UK sites such as Electronic Telegraph, Times/Sunday Times and FT.com all require some personal details in return for access to the site – and in the process are turning away traffic, according to Michael Page, director of interactive services for Acxiom International.
“This is a key dilemma for any media owner,” he says. “Experience shows that registration pages can slash audience take-up by 50 per cent or more.”
But where personal data can be collected, it can prove indispensable in reducing advertising wastage on the Web to levels which are the envy of other media – as well as offering valuable direct market opportunities.
Joshua Rosen is UK-based vice-president of Real Media. His company’s ad management system is widely used on major US newspaper and magazine sites including the New York Times, Washington Post, and Chicago Sun Times.
The targeting potential of Web-based advertising through newspaper sites has only just begun to be exploited, he says.
“On the New York Times [site], registration data can be used by car manufacturers to target ads at particular income ranges,” says Rosen. “So Mercedes may opt to buy banner ads for Website users who have declared household annual income above the 75,000 range, while Ford could choose to target users below that income level. Yet these ads can be split across people on the same street reading the same online content.”

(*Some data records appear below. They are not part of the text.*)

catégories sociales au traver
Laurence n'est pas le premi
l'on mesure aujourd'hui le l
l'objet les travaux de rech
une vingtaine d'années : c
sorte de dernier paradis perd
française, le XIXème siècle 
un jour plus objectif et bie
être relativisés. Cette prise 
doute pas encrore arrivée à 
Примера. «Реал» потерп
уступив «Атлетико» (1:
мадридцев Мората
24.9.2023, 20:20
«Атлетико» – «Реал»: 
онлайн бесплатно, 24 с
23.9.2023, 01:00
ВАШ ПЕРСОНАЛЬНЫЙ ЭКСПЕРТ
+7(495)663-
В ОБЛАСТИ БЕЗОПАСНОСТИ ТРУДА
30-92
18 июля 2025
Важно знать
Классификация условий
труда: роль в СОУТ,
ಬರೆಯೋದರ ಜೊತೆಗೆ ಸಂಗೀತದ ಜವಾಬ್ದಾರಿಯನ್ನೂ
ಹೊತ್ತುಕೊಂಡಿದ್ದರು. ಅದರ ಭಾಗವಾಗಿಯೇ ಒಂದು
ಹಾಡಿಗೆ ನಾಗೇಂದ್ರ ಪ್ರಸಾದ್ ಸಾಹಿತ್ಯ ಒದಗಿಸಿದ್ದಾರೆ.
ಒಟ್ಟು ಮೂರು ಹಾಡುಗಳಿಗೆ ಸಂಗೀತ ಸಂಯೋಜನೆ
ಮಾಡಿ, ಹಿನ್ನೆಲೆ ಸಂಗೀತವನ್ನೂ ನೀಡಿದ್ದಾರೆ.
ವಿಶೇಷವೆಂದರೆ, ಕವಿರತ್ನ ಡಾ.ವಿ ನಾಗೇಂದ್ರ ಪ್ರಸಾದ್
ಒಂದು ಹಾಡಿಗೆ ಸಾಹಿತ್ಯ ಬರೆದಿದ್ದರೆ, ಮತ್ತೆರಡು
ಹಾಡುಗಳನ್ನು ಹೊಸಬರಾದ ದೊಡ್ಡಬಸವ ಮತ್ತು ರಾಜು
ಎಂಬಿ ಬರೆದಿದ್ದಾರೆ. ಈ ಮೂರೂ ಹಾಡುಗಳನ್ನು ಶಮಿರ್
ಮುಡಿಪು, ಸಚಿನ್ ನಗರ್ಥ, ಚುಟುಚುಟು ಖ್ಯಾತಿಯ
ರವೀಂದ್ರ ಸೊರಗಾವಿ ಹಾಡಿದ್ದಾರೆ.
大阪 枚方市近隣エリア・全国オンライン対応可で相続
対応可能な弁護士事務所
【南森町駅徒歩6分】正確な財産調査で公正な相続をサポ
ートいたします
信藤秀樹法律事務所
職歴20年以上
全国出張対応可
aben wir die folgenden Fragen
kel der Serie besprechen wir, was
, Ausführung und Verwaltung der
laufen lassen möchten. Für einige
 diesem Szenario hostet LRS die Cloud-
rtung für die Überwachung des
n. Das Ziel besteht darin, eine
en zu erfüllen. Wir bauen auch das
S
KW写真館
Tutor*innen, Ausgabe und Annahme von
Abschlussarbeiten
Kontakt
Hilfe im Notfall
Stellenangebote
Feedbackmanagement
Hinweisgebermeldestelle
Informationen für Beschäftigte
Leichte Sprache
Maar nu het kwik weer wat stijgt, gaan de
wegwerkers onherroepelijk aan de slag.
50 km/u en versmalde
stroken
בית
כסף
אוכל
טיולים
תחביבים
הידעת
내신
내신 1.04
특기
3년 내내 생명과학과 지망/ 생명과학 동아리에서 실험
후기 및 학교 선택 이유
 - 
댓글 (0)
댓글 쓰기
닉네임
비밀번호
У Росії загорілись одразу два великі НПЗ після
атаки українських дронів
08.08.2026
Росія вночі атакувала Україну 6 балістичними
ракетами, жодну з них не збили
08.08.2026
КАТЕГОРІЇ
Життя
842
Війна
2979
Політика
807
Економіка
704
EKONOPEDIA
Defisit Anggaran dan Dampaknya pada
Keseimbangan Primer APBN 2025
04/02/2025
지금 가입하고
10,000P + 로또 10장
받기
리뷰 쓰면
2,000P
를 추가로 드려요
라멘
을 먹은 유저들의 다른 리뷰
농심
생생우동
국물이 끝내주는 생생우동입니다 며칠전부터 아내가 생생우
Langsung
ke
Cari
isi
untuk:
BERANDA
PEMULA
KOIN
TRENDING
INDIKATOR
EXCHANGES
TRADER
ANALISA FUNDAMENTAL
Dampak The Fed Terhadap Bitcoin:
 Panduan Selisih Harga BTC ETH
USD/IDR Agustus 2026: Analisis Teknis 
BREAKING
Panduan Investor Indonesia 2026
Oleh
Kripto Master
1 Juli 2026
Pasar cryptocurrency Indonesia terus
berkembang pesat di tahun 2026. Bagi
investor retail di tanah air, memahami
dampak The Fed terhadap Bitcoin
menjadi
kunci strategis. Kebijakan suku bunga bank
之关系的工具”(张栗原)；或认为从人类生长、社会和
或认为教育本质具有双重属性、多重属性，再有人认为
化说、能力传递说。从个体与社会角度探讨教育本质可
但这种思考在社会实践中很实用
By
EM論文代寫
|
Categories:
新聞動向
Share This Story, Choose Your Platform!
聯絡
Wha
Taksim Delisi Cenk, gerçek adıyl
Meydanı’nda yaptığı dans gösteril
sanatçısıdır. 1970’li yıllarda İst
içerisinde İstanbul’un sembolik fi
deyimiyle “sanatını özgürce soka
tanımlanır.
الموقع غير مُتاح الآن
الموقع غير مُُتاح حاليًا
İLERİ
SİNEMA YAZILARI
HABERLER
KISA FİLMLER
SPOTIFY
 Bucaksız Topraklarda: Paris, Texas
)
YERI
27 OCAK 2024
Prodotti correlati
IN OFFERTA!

And media owners are just beginning to grapple with ways to develop paid-for content and merchandising activities to compliment so-far modest ad revenues, says Katz.
“We’ve managed to achieve four per cent rate boosts on a ‘crown jewels’ content service offered on one of our cricket test series sites,” he says. “That was a 5 fee to receive premium content on an otherwise free service. At the moment, that’s small beer, but if we can start to achieve that sort of take-up rate on paid-for content on other planned sites, we can see it becoming a major revenue earner.”
Johnson at the Beeb agrees: “The major media players are bound to emerge as the major brands on the Web and act as the gatekeepers for a lot of Web traffic. But how do we do that? Commercial models aren’t set, and we are waiting for ‘the next big thing’ – the role that sites can play in Web-linked transactions. If you can close that transaction on the Web, then it starts to get interesting.”